Hey, It's OK If You Don't Love Your Job
A new study from Social Forces reports that only 6% of adults land the dream jobs they have always wanted since childhood. According to New York magazine's "Science of Us," this represents a "depressing stat."
Sure, it doesn't sound promising: that we have all boundless hope and imagination as children, and then somehow get pigeonholed by financial pressures, geographic constraints, relationship troubles and more once we are actual "grown ups." As a result, we end up doing anything but our dream jobs, right? Well, I think it's a little more complicated than that.
Based on data from the British Household Panel Survey, researchers focused on interviews with 3,000 participants who had been given consistent questionnaires each year since childhood, asking them about their career hopes and dreams.

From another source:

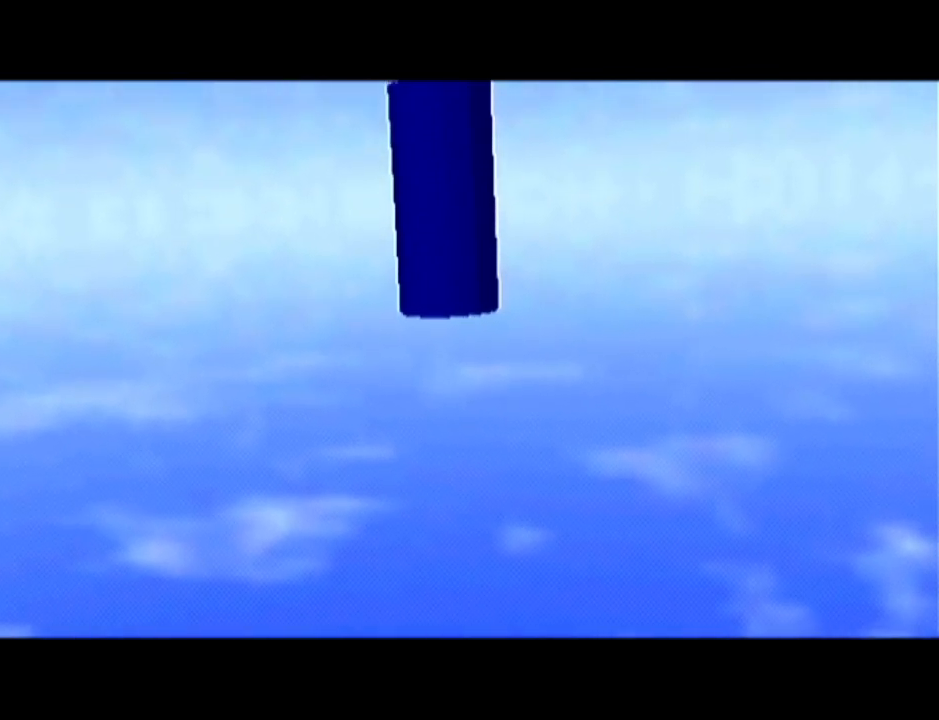
{"buttons": [], "left_stick": "center", "events": [[16, "A", "up"], [50, "B", "down"], [150, "A", "down"], [150, "B", "up"], [200, "A", "up"], [200, "B", "down"], [266, "A", "down"], [266, "B", "up"], [333, "A", "up"], [333, "B", "down"], [417, "A", "down"], [417, "B", "up"], [450, "A", "up"]]}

The methodology was quite simple: researchers compared the participants' answers from childhood with their actual jobs today.
The majority of respondents proved to be in careers that were not their dream jobs. Given the limitations of the study's straightforward format, the study didn't examine why there are so few people out there doing what they dreamed of as kids. And it could be for a variety of reasons: that kids don't know many jobs ("doctor, scientist, police officer," NY Mag lists as the top kid contenders).

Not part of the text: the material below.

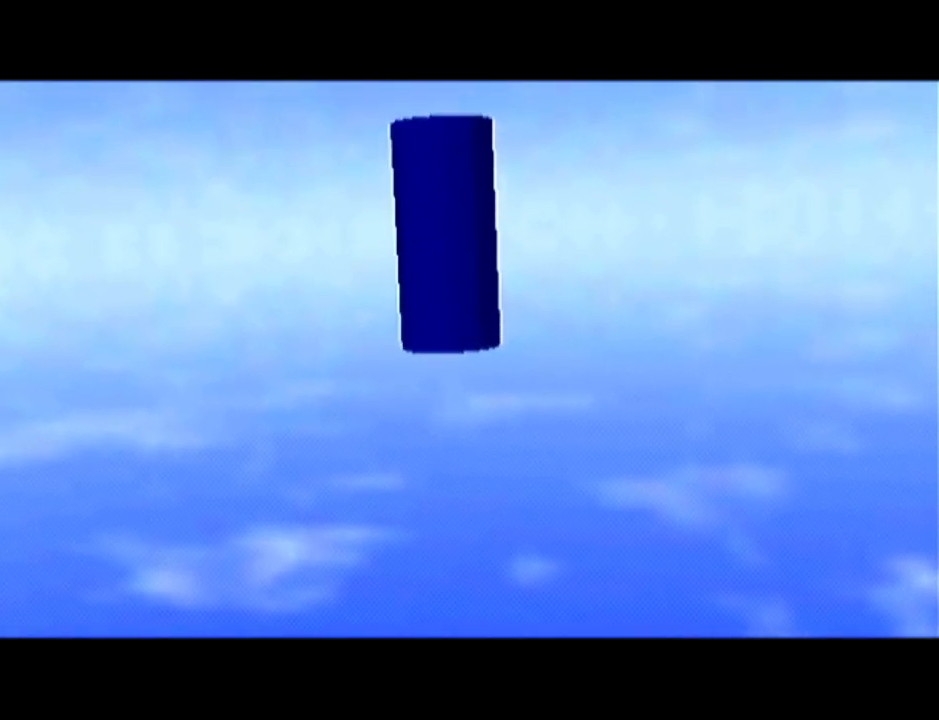
{"buttons": [], "left_stick": "center", "events": [[200, "B", "down"], [317, "B", "up"]]}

To me, there is a subtle beauty about this seemingly disappointing or "depressing" statistic, particularly given the way the study invited participants to reflect on their career aspirations each year. What was different each time results were examined? Everything: time was passing, and perceptions shifted. Plain and simple.
We are all tremendously complicated. Our desires for relationships are inexpressibly important, but so is our need for food. And we need money for food. So, we need jobs to make money. And in this way, we need to prioritize our jobs.
But our culture perpetuates this notion that we should all be "doing what we love" (which Miya Tokumitsu critiques eloquently in Jacobin magazine). The idea that our jobs should be aligned with what we dreamed of as children is not only unrealistic, but perhaps even underpinned by a vague elitism.
Why? Well, things happen. For example: perhaps your partner gets a back problem and has to stop working for a while, forcing you to pay a greater percentage of the bills. You might need a higher paying job that is less glamorous. Or maybe you have to cobble together a few low-skill, low-wage jobs to make ends meet. There's nothing depressing about tuning into the demands of life at each moment and reacting with care and precision. We need to, as I have said, just do what we do.
The key here is mindfulness. As author Sharon Salzberg suggests in her recent book Real Happiness at Work, we can deploy techniques of concentration, mindfulness and compassion to allow us to see difficulties and other snags in our lives — and particularly at work — as opportunities.
Our dreams are, and perhaps should be, constantly changing, adjusting moment to moment.